*** Opening of Source text ***
We don’t know yet whether that Albertan will be Mark Carney or Chrystia Freeland. But whoever becomes the Liberal Party leader on March 9 is unlikely to ever live in the official residence, because Justin Trudeau will probably still be packing boxes by the time his successor faces a different Albertan in an election.
Conservative Leader Pierre Poilievre has an enormous lead in the national polls, which have not moved despite Trudeau announcing his long-pined-for resignation. The polls may move when the Liberals pick a new leader, but not enough to stop a Conservative landslide this spring.
It is impressive in a way that both Carney and Freeland — both extraordinarily accomplished people — have decided the race is worth the trouble because it looks like all the winner will get is a chance to lose. (House Leader Karina Gould is also running, but she is unlikely to find a way to be competitive in such a short race.)
A lot to give up
It is particularly striking that Carney — the former governor of the central banks in both Canada and England — is willing to give up a lucrative life in lush boardrooms for a difficult and uncertain political career. He has resigned as chair of both Brookfield Asset Management and Bloomberg LP and disentangled himself from a variety of other desirable gigs, giving up goodness knows how much money.
He must think he can win the leadership — and believe he has some chance of beating Poilievre — or he wouldn’t be doing all that.
Carney looks like he will win the first race. He kicked off his campaign by cracking jokes during a successful interview with Jon Stewart last week on “The Daily Show,” which drew approving reviews from Canadian Liberals who previously had found him staid, even for a banker.
*** Close of Source text ***
## Tasks for this exercise
A. Summarize the Liberal leadership commentary in two sentences.
B. Do the following statements agree with the Liberal leadership commentary? Answer yes or no for each, quoting the words that decide it.
(i) The national polls moved after Trudeau announced his resignation.
(ii) Carney has resigned as chair of Bloomberg LP.
(iii) Karina Gould is expected to be competitive in the race.
*** Opening of Supplied records ***
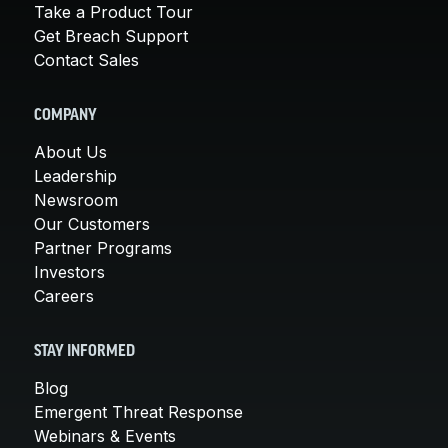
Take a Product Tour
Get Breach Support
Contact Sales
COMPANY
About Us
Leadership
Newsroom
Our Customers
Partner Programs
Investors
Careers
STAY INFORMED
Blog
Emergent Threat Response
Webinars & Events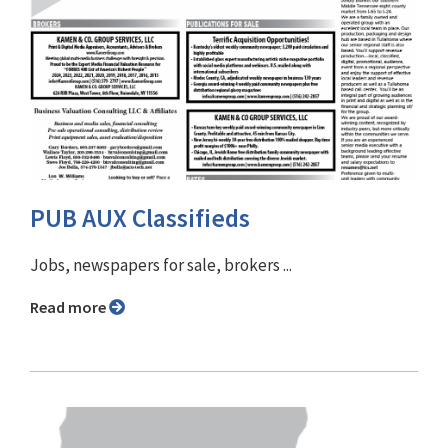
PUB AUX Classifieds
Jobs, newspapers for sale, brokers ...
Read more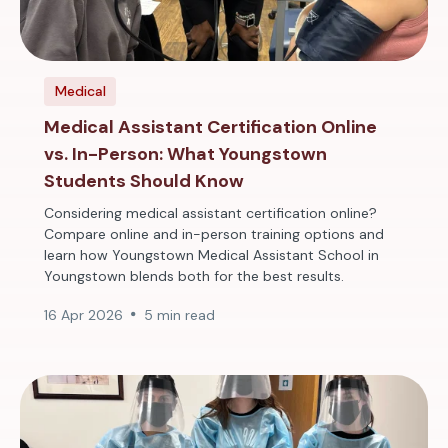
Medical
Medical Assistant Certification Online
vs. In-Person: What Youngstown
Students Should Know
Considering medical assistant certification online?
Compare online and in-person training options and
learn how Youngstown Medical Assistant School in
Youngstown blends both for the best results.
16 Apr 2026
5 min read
*** Close of Supplied records ***
*** Opening of Supplied records ***
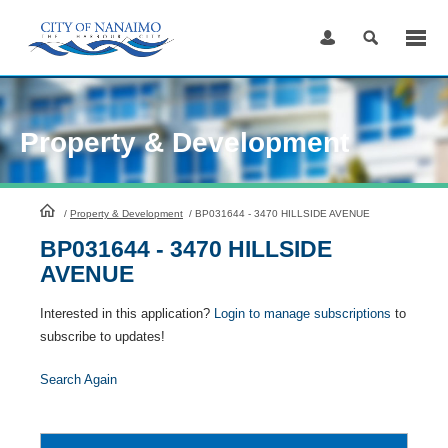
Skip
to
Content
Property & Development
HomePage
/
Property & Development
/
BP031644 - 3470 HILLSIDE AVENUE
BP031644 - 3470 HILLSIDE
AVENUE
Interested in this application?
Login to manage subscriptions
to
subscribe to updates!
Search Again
*** Close of Supplied records ***
*** Opening of Supplied records ***
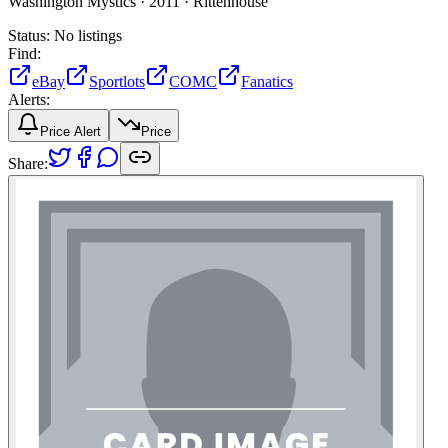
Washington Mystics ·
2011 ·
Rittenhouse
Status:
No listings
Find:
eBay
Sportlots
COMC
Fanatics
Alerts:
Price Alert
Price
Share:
*** Close of Supplied records ***
## List of solutions
A. Whoever becomes Liberal leader on March 9, whether Mark Carney or Chrystia Freeland, will probably face a Conservative landslide this spring, because Conservative Leader Pierre Poilievre holds an enormous lead in the national polls. Carney, who gave up lucrative roles including the chairs of Brookfield Asset Management and Bloomberg LP, looks like he will win the leadership after a successful interview on "The Daily Show."

B.
(i) No: "which have not moved despite Trudeau announcing his long-pined-for resignation."
(ii) Yes: "He has resigned as chair of both Brookfield Asset Management and Bloomberg LP."
(iii) No: "she is unlikely to find a way to be competitive in such a short race."